Begin at the line containing "# Newsletter Subscription" in the data below and go on through the line containing "5. **Database Integration**: Stores", repeating each line exactly; include both ends and no other line.

• SOURCE MATERIAL:
- - - - -

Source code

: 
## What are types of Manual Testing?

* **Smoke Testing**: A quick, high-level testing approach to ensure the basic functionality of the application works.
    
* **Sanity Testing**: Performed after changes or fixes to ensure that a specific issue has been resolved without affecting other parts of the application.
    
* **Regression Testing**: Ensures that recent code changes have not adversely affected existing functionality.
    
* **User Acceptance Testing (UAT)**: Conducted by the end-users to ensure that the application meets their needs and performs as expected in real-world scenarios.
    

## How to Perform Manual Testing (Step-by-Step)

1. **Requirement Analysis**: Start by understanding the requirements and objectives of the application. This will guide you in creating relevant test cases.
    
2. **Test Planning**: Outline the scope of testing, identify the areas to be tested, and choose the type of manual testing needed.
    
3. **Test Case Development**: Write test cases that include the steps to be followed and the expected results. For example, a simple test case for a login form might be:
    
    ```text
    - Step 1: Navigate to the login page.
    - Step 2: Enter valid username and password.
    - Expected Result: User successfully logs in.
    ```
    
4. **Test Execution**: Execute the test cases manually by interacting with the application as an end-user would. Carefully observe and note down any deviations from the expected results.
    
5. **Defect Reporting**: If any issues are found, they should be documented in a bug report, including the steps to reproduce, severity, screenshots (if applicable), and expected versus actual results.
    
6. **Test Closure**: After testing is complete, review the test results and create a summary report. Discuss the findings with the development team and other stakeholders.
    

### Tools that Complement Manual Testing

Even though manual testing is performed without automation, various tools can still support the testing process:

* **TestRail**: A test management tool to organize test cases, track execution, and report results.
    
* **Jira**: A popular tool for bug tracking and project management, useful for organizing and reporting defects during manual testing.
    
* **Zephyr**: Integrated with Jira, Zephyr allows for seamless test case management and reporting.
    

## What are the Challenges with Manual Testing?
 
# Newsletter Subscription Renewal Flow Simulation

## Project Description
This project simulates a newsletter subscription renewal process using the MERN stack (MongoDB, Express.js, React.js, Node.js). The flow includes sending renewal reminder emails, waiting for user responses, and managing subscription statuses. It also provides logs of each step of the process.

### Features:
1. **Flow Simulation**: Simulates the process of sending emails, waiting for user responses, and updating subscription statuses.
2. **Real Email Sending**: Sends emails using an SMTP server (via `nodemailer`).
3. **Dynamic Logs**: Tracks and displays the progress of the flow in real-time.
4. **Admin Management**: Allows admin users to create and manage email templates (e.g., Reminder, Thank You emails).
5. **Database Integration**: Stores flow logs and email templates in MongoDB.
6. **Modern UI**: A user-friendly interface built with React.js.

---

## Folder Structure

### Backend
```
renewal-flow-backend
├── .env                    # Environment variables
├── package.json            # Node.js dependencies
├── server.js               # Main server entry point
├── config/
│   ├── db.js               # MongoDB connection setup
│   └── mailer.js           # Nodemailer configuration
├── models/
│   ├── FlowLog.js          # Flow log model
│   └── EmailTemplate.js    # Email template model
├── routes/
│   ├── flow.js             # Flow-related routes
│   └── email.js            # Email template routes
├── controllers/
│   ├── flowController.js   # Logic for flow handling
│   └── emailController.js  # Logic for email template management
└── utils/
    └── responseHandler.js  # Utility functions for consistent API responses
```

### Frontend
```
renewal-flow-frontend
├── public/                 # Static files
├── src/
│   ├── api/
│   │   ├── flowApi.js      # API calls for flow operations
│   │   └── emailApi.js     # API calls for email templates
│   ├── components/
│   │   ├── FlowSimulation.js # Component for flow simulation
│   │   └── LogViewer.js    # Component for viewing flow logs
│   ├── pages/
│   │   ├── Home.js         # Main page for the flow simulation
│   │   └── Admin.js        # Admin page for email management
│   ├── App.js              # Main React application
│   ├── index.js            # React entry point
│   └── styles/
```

- - - - -

• YOUR SOLUTION:
# Newsletter Subscription Renewal Flow Simulation

## Project Description
This project simulates a newsletter subscription renewal process using the MERN stack (MongoDB, Express.js, React.js, Node.js). The flow includes sending renewal reminder emails, waiting for user responses, and managing subscription statuses. It also provides logs of each step of the process.

### Features:
1. **Flow Simulation**: Simulates the process of sending emails, waiting for user responses, and updating subscription statuses.
2. **Real Email Sending**: Sends emails using an SMTP server (via `nodemailer`).
3. **Dynamic Logs**: Tracks and displays the progress of the flow in real-time.
4. **Admin Management**: Allows admin users to create and manage email templates (e.g., Reminder, Thank You emails).
5. **Database Integration**: Stores flow logs and email templates in MongoDB.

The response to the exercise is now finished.